── Выбранный отрывок ──

Верхом неприличия считалось являться в гости без приглашения. Однако благодаря обилию устраиваемых званых вечеров и встреч, а также наличию в Багдаде, да и в других городах, значительного числа людей, живших на случайные доходы, некоторые смекалистые бедняки кормились тем, что ходили в гости незваными. Таких людей называли туфайлами — «паразитами». Видимо, с течением времени эта «профессия» в какой-то степени стала полупризнанной формой нищенства. Бедняк, пришедший в гости незваным, играл роль шута, всячески развлекал гостей и за это получал долю хозяйского угощения.

───

Цель задания — Воспроизведите без изменений часть выбранного отрывка: начните с места, где стоят слова «Верхом неприличия считалось», и остановитесь после слов «долю хозяйского угощения.». Записи к этому заданию отношения не имеют.

── Содержимое набора данных ──

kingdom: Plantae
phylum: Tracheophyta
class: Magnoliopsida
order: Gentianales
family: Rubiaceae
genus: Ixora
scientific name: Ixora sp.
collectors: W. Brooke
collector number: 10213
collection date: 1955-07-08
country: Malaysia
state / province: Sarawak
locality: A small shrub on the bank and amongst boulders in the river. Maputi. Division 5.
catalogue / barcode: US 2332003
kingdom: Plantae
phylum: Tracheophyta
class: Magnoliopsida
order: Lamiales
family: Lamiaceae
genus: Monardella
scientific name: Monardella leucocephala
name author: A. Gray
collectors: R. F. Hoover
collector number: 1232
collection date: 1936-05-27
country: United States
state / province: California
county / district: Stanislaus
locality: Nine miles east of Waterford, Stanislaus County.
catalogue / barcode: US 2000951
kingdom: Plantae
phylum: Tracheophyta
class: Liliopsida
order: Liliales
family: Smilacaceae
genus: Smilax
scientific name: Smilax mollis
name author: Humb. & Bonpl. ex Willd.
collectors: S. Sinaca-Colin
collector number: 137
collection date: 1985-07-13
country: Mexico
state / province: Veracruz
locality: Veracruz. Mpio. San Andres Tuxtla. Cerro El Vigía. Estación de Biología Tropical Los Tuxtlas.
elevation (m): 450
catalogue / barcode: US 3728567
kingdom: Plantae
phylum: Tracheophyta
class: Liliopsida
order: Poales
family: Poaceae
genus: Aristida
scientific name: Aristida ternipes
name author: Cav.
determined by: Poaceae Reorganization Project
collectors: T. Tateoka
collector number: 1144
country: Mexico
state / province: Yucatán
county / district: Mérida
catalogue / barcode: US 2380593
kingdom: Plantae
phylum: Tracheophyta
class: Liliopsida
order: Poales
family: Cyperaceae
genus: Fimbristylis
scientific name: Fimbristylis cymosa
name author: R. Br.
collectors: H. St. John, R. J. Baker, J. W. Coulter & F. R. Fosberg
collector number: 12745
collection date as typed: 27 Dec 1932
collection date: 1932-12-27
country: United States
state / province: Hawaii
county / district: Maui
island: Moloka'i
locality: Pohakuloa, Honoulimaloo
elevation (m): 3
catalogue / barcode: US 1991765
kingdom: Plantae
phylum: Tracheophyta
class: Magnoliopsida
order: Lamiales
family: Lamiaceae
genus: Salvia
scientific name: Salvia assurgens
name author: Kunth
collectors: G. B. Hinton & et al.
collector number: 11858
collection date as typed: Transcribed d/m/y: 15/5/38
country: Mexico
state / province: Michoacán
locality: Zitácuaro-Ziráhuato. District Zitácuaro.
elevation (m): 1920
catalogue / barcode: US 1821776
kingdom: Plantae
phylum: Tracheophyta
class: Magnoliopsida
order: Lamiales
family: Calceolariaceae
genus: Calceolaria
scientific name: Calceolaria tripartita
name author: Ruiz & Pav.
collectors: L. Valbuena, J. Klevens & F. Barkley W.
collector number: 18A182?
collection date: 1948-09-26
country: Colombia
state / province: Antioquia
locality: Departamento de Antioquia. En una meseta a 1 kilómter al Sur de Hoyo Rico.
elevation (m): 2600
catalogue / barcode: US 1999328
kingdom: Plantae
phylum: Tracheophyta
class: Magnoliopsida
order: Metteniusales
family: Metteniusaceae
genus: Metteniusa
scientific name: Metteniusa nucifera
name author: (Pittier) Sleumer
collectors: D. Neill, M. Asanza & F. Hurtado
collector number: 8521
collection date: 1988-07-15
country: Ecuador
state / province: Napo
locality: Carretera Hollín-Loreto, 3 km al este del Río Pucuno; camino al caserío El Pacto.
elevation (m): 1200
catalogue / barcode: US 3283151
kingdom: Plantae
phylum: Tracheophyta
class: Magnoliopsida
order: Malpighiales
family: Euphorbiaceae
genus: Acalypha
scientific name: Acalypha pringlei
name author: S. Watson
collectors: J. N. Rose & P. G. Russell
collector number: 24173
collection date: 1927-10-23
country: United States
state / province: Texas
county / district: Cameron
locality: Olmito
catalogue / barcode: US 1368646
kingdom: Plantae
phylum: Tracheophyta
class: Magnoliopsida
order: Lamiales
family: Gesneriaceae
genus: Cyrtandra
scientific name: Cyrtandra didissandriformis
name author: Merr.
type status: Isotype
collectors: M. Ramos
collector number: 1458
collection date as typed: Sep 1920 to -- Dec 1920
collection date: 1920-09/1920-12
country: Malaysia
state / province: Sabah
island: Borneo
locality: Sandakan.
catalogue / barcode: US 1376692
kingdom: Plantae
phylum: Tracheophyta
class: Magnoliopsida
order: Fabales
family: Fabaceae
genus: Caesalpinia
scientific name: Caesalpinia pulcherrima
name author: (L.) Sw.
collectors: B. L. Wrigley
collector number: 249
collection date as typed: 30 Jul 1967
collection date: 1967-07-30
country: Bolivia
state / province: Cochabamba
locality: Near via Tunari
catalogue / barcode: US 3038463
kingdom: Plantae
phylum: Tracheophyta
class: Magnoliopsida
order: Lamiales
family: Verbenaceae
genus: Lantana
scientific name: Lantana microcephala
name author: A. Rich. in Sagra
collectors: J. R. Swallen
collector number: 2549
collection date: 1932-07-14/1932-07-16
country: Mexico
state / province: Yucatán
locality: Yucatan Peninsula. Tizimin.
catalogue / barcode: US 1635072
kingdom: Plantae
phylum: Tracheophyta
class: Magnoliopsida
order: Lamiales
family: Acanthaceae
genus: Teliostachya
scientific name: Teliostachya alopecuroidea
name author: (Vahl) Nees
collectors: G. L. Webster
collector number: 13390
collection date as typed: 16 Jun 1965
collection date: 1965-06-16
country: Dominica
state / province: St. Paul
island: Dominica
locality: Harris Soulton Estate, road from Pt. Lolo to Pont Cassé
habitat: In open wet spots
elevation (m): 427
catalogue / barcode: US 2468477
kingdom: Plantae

───

Ответ на задание —
Верхом неприличия считалось являться в гости без приглашения. Однако благодаря обилию устраиваемых званых вечеров и встреч, а также наличию в Багдаде, да и в других городах, значительного числа людей, живших на случайные доходы, некоторые смекалистые бедняки кормились тем, что ходили в гости незваными. Таких людей называли туфайлами — «паразитами». Видимо, с течением времени эта «профессия» в какой-то степени стала полупризнанной формой нищенства. Бедняк, пришедший в гости незваным, играл роль шута, всячески развлекал гостей и за это получал долю хозяйского угощения.